Although Mr. Clark's membership on the Lazard and Time Warner boards was in full compliance with the recently enacted regulatory reforms relating to director independence, his personal and professional relationship with Mr. Wasserstein, as well as the proxy battle between the two companies, raised serious questions about his ability to serve concurrently as a truly independent member of both boards.4 In December 2005, Mr. Clark resigned from the board of directors of Lazard to avoid any perception of a conflict of interest.5 The dilemma that led to his resignation is instructive. Mr. Clark is preeminent within both the business and academic communities as a corporate governance expert, thereby making him a seemingly ideal candidate for membership on any board of directors. More importantly, however, his resignation informs the ongoing debate regarding the desirability and practicability of independence-centered governance reform in the United States.6

Part II of this Article presents an intentionally selective list of the reforms enacted by Congress and the self-regulatory organizations ("SROs") relating to director independence following the corporate scandals of 2001 and 2002. The reforms proscribe primarily employment and other financial relationships between directors and management that many experts believe impair independence. Using the facts surrounding Robert Clark's recent high-profile resignation from the Lazard board, this Part explores whether independence represents a state of mind inherently invulnerable to corporate legislation or regulation, rather than being measurable by a director's job status or the existence of a financial relationship. With this conception of independence as a framework, Part II exposes the limitations of the existing statutory and regulatory landscape and casts doubt on the propriety of independence as the centerpiece of modern corporate governance reform in the United States.

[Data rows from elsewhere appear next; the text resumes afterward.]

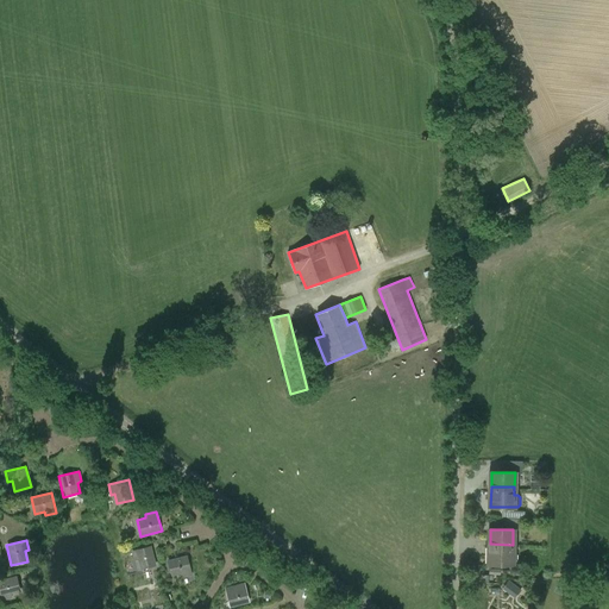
[(513,564),(513,545),(490,544),(489,564),(513,564)]
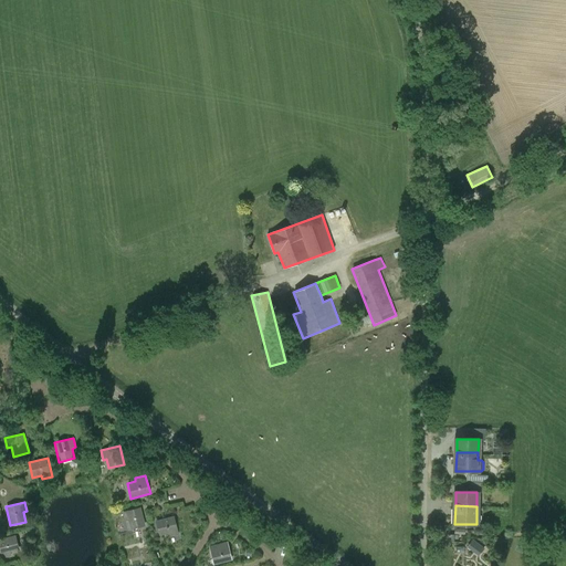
[(129,530),(146,526),(140,506),(122,512),(124,522),(127,521),(129,530)]
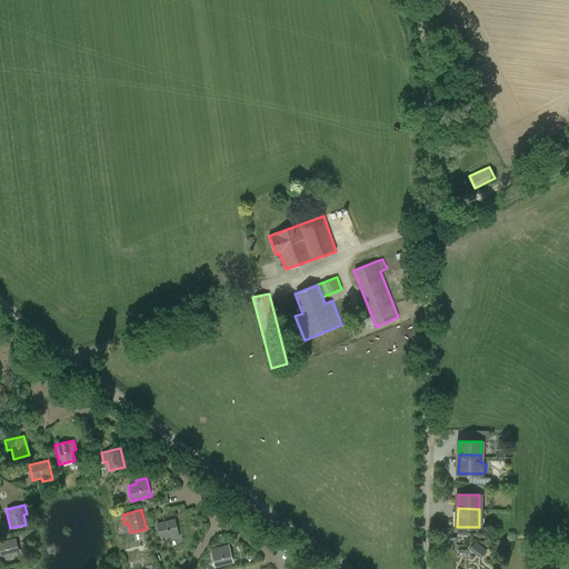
[(170,539),(180,537),(176,518),(157,523),(160,539),(169,537),(170,539)]
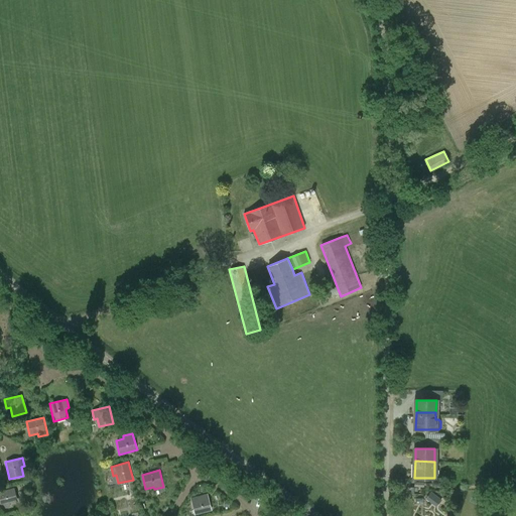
[(9,503),(18,501),(14,489),(0,492),(0,503),(1,510),(10,507),(9,503)]
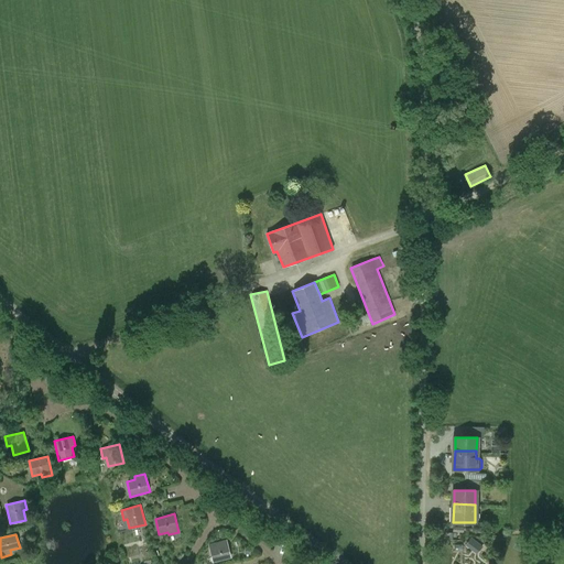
[(470,537),(465,545),(478,553),(484,543),(470,537)]
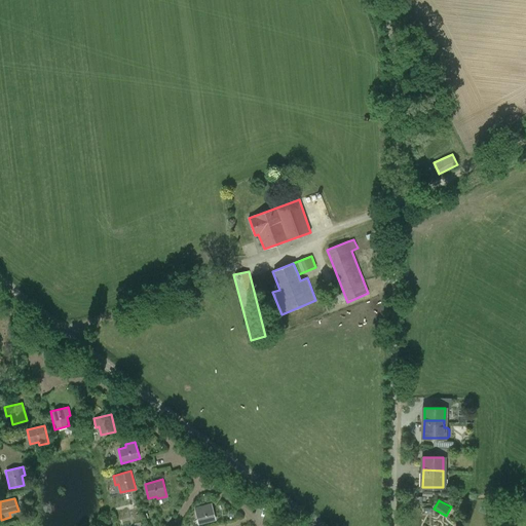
[(198,525),(216,521),(212,503),(202,505),(203,509),(195,512),(198,525)]
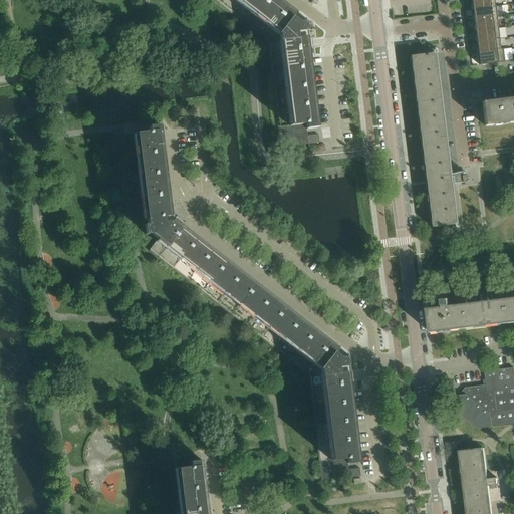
[(213,0),(267,42),(280,148),(319,143),(318,135),(307,136),(306,130),(317,127),(307,47),(304,47),(304,46),(305,46),(305,45),(306,44),(305,43),(305,42),(304,42),(303,42),(302,33),(305,32),(304,23),(304,21),(277,0),(213,0)]
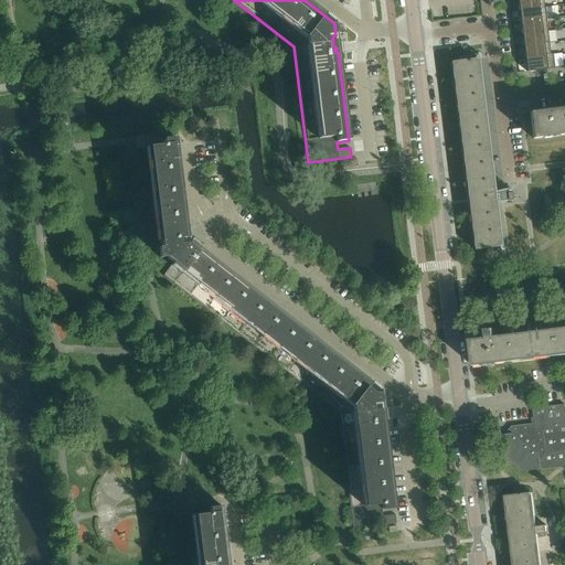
[(518,0),(520,11),(545,8),(543,0),(518,0)]
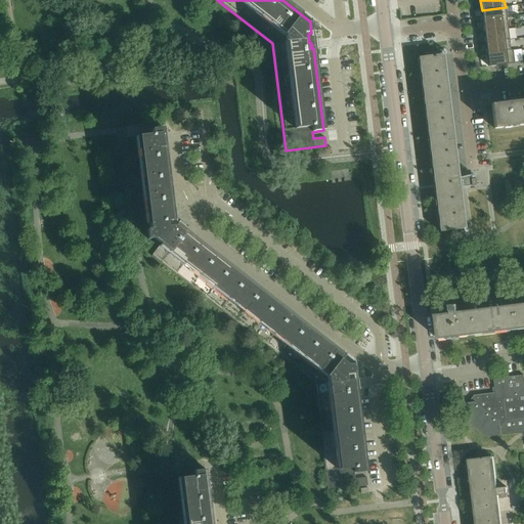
[(483,20),(507,18),(506,7),(482,10),(483,20)]
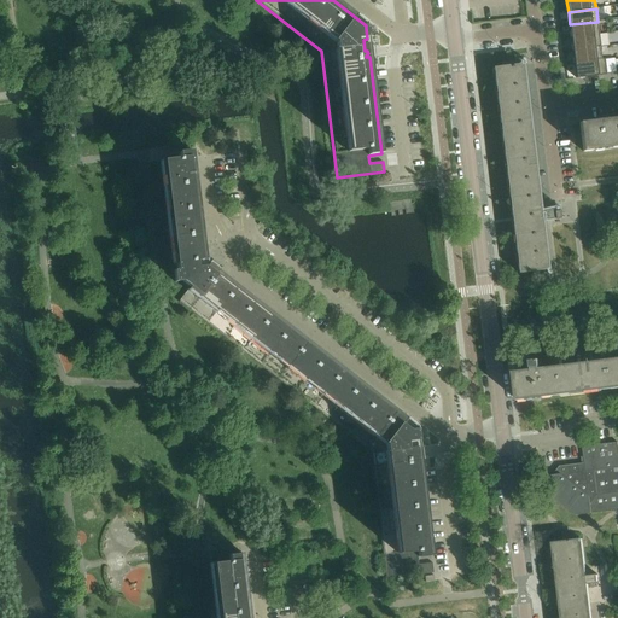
[(571,38),(599,34),(598,22),(570,24),(571,38)]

The enactment of governance reform requires an understanding of the history of the debate concerning the appropriate role, if any, for an independent directorate in corporate governance. To that end, Part III of this Article sets forth the arguments that have been advanced both in favor of and against independent directors, as well as the theoretical predicate underlying the reforms' emphasis on independence. This Part frames the debate around the question of whether the statutory and regulatory reforms favor cosmetic form over functionality and thereby empower independent directors beyond their utility. Part III also considers the structural bias theory and cautions against overly simplistic generalizations relating to director bias.

While the federal reforms have elevated the issue of independence to the forefront of the corporate governance debate, recent Delaware jurisprudence has also sharpened the focus on the role of board composition generally-and in particular, on independent directors-for corporate governance reform.7 Part IV of the Article analyzes recent Delaware jurisprudence on director independence in both the special litigation committee ("SLC") and demand futility contexts.